* _What needs to be done_:
Everything from the line containing "Digitized haematoxylin and" through the line containing "Reviewer comment on" in the listing below should be copied exactly, and nothing more.

* _Source information_:
----

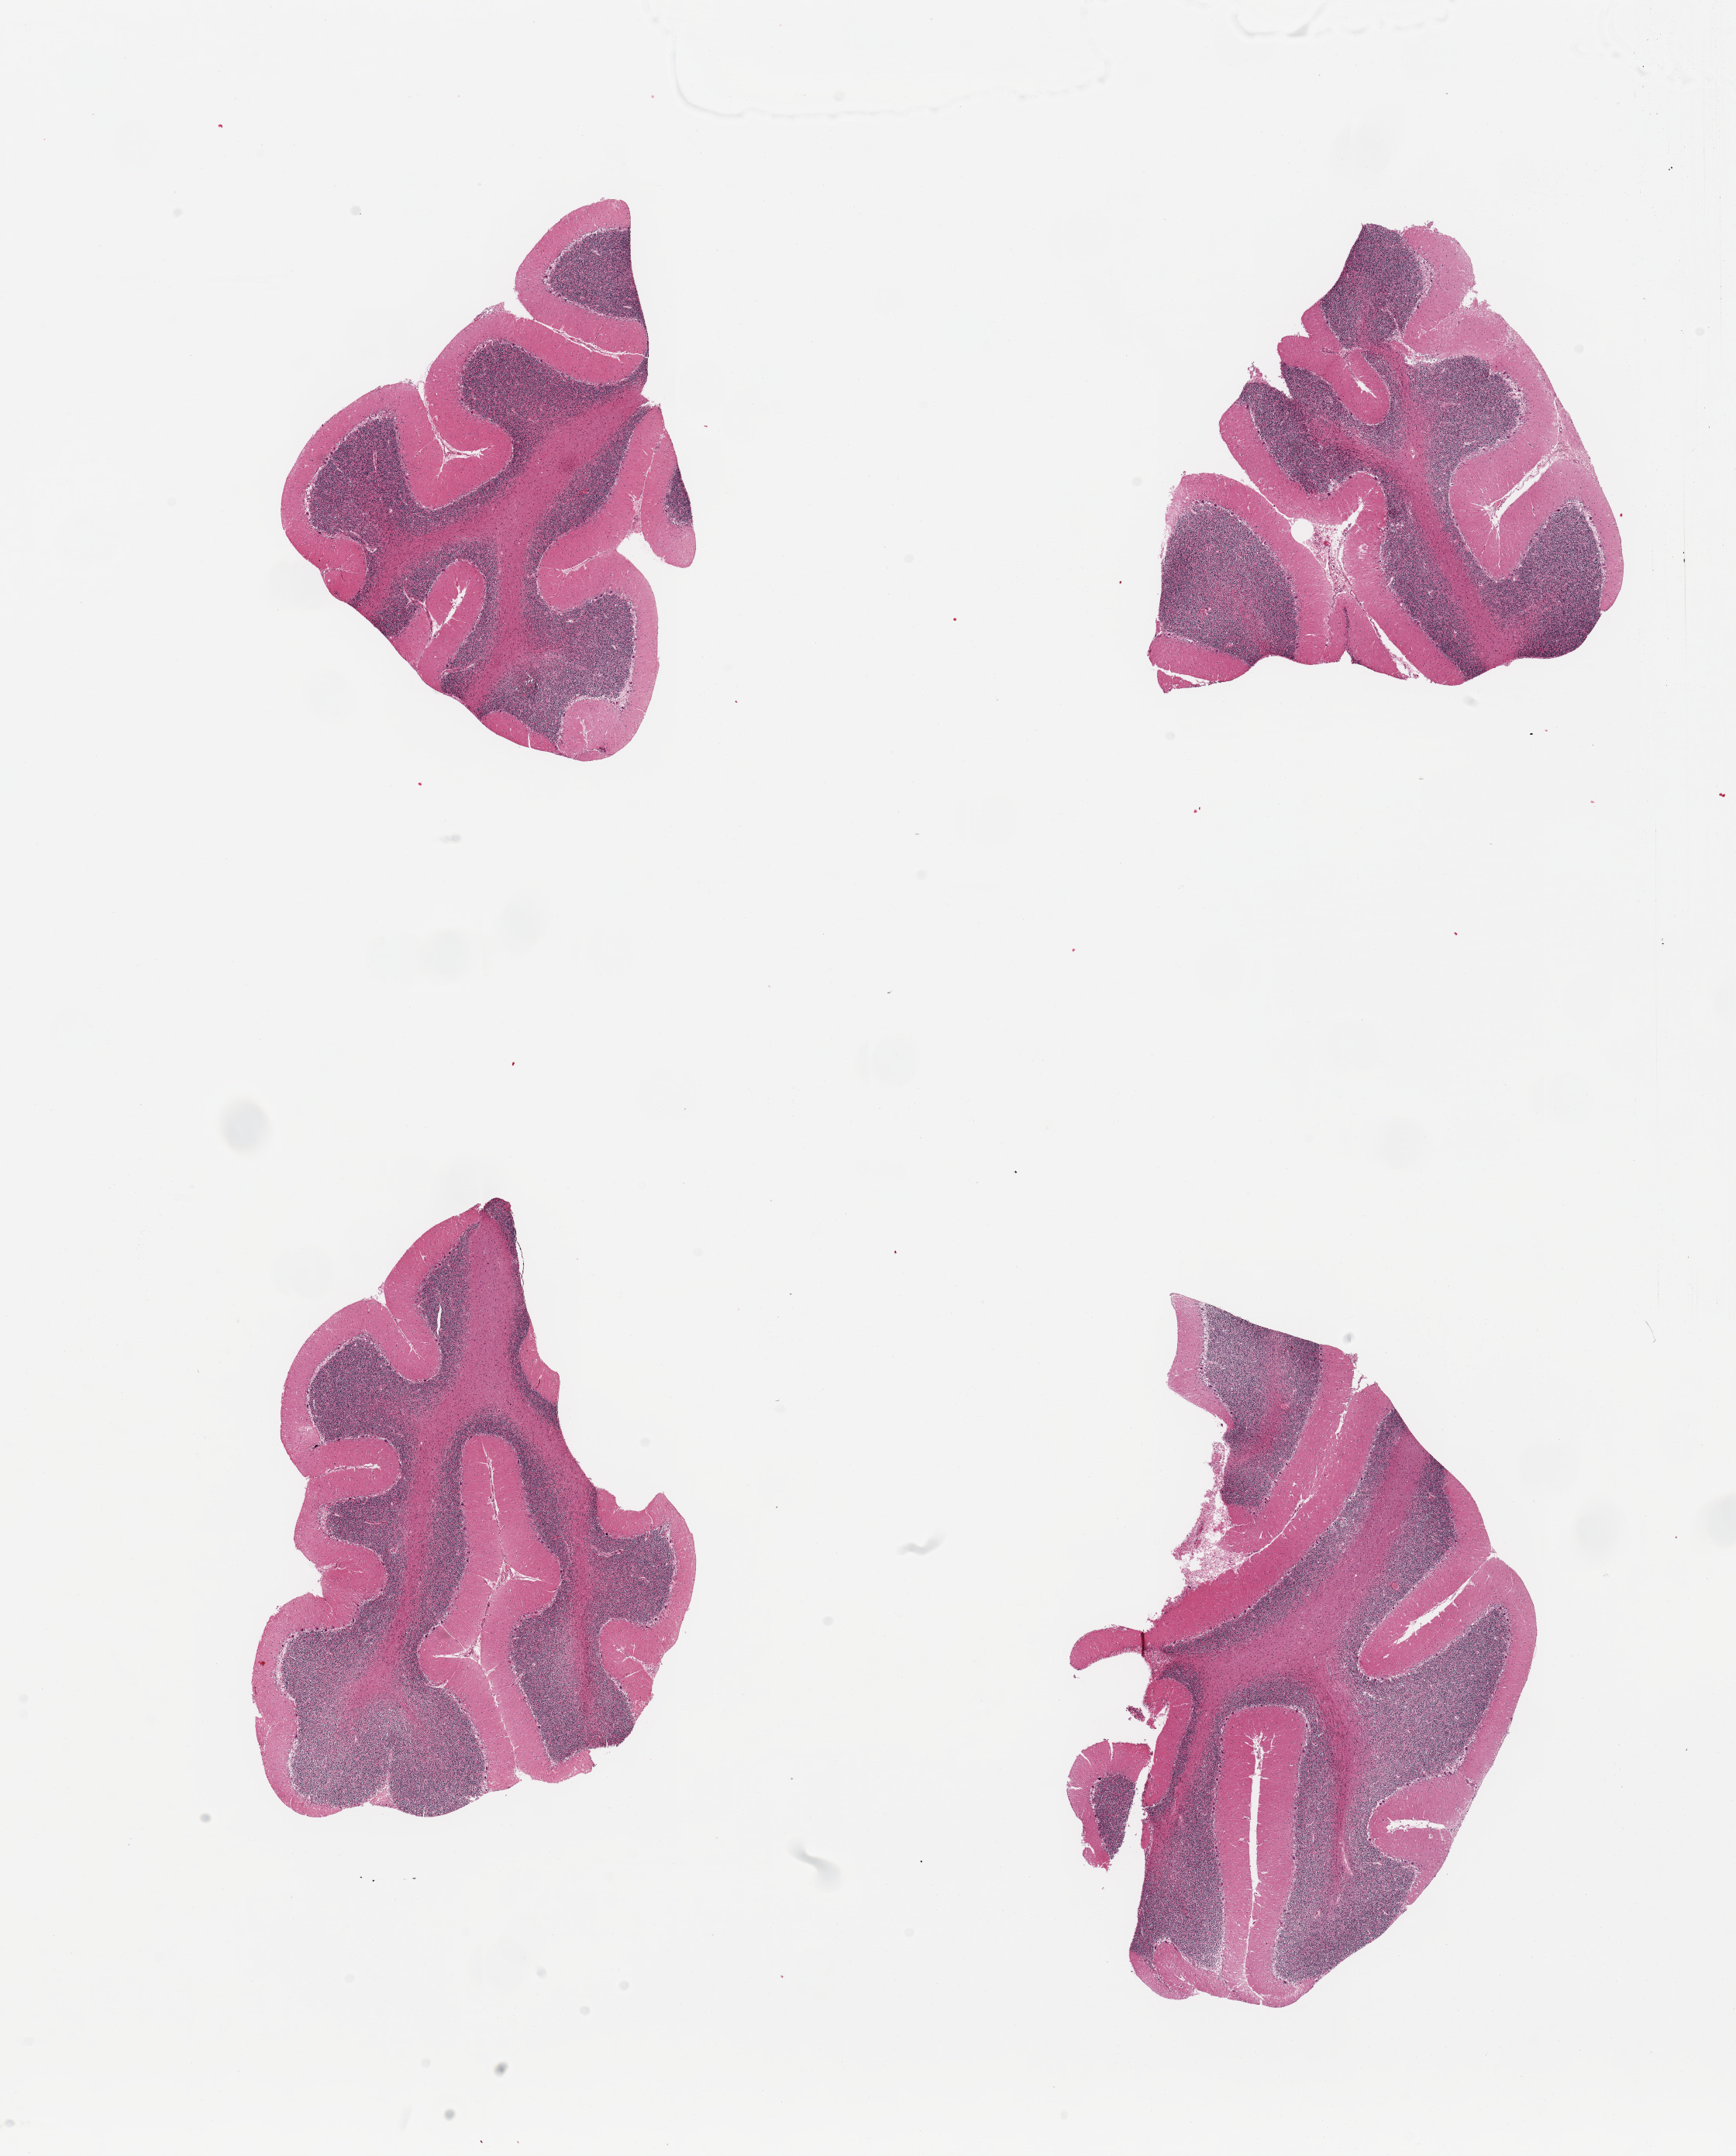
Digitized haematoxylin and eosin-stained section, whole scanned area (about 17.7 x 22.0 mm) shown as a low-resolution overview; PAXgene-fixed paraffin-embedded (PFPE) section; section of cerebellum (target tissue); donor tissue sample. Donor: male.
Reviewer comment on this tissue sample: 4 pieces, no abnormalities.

----

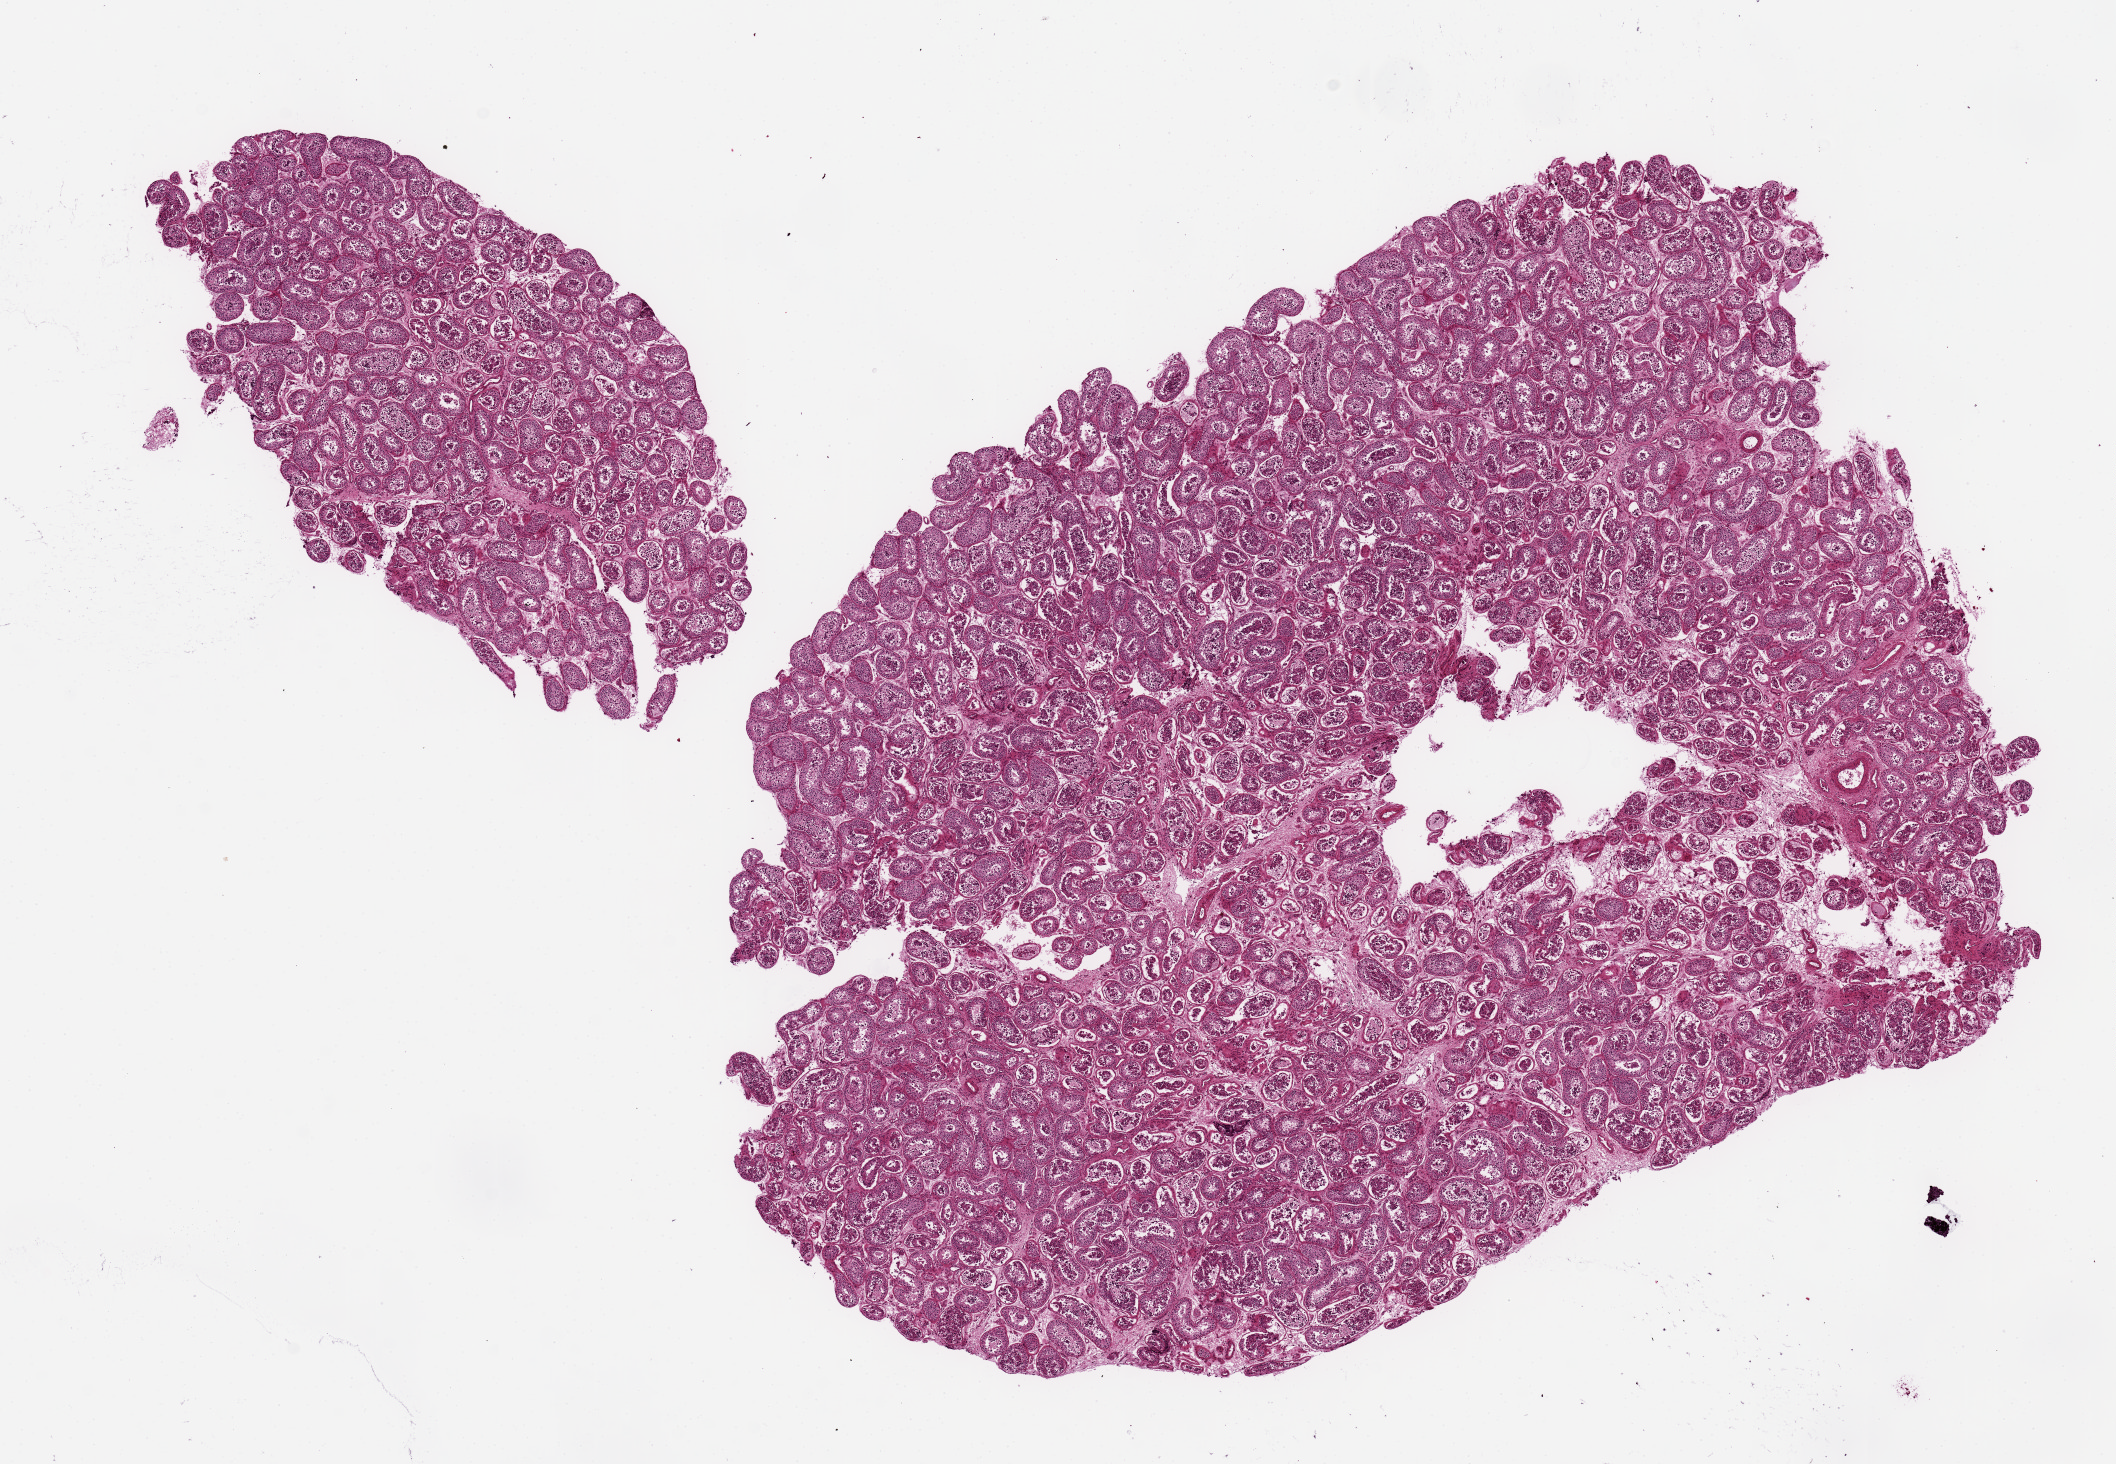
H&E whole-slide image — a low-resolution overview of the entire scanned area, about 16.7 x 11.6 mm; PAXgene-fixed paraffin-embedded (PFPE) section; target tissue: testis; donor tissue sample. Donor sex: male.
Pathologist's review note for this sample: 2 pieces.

----

* _Response to the exercise_:
Digitized haematoxylin and eosin-stained section, whole scanned area (about 17.7 x 22.0 mm) shown as a low-resolution overview; PAXgene-fixed paraffin-embedded (PFPE) section; section of cerebellum (target tissue); donor tissue sample. Donor: male.
Reviewer comment on this tissue sample: 4 pieces, no abnormalities.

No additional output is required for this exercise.